Elisha N. Fales is one of those career men, except for one period of venture aside, but maybe he shouldn't be singled out for the majority of the EBs seem to have made a career of the air. Anyhow, he rushes off to Harvard, graduates, and then goes on to M.I.T. just to keep his hand in, specializing there in aeronautics and graduating in 1911. Oh yes---he comes to life December 23, 1887, at Lake Forest, Ill.
Like other colleges then, M.I.T. has its aero club, and Fales is its 1909 president. Flights with the club's glider begin New Years Day, 1910 in Boston. On April 3 Fales and his partner F. W. Caldwell win the first prize; Sylvester Cup at the Waltham club's glider meet for the longest glide, 800 feet. The other competitors are A. A. Merrill, George Barrows, Merrill and James V. Martin are judges.
By 1911 gliding at M.I.T. progressed to automobile towed flights. This time the glider, the club's third, resembles a Curtiss biplane, with monoplane front rudder, monoplane vertical and horizontal tail surfaces, and ailerons hinged to outer struts, all mounted on a 4-wheel chassis. The wheel and piller control apparently swings from side to side for lateral balance.

## [Excerpted data]
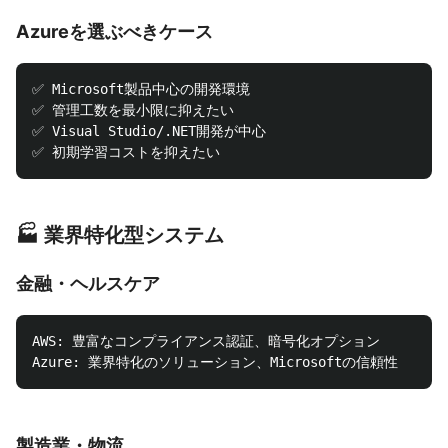
Azureを選ぶべきケース
✅ Microsoft製品中心の開発環境

✅ 管理工数を最小限に抑えたい

✅ Visual Studio/.NET開発が中心

🏭 業界特化型システム
金融・ヘルスケア
AWS: 豊富なコンプライアンス認証、暗号化オプション

製造業・物流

## [Work instructions]
1/ According to the passage on Elisha N. Fales, in what year did he graduate from M.I.T.?
2/ List every part of the M.I.T. club's third glider that the passage on Elisha N. Fales names.
3/ Please carry on the passage on Elisha N. Fales from where it stops.
The items are separate material and do not belong to the passage on Elisha N. Fales.

## [Answers in order]
1/ 1911

2/
- Monoplane front rudder
- Monoplane vertical tail surface
- Monoplane horizontal tail surface
- Ailerons hinged to outer struts
- 4-wheel chassis
- Wheel and piller control

3/
From M.I.T. the air career is sidetracked. Doctor Fales goes with Stone & Webster, the Ironwood & Bessemer Rwy. & LIght Co., and the Chicago Department of Public Service through 1914.
Next to a production job with the Curtiss company in 1915 and to a professorship at the University of Illinois, 1916.
When Hi Bingham comes to Washington the spring of 1917 to establish the grounds schools Fales is on the job with him. The Langley Field project is developing about this time and Fales switches to the Equipment Division and designs the Langley wind tunnel. The following year he is in charge of the Washington branch of the Airplane Engineering Department of Engineering Division. More or less simultaneously he writes "Learning to Fly in the U. S. Army."
He continues in the Air Service until 1927 as an engineer, when he resigns to go into private work. In 1928 he is consultant to the University of Michigan on rebuilding its wind tunnel. The next year he develops, builds and tests a controllable pitch propeller for a project of Shorty Schroeder. In 1930 he designs the 500 h.p. wind tunnel of the Aviation Corp.
Skipping the intervening years---the biographic date being missing---he is back with the Air Force at Wright Field.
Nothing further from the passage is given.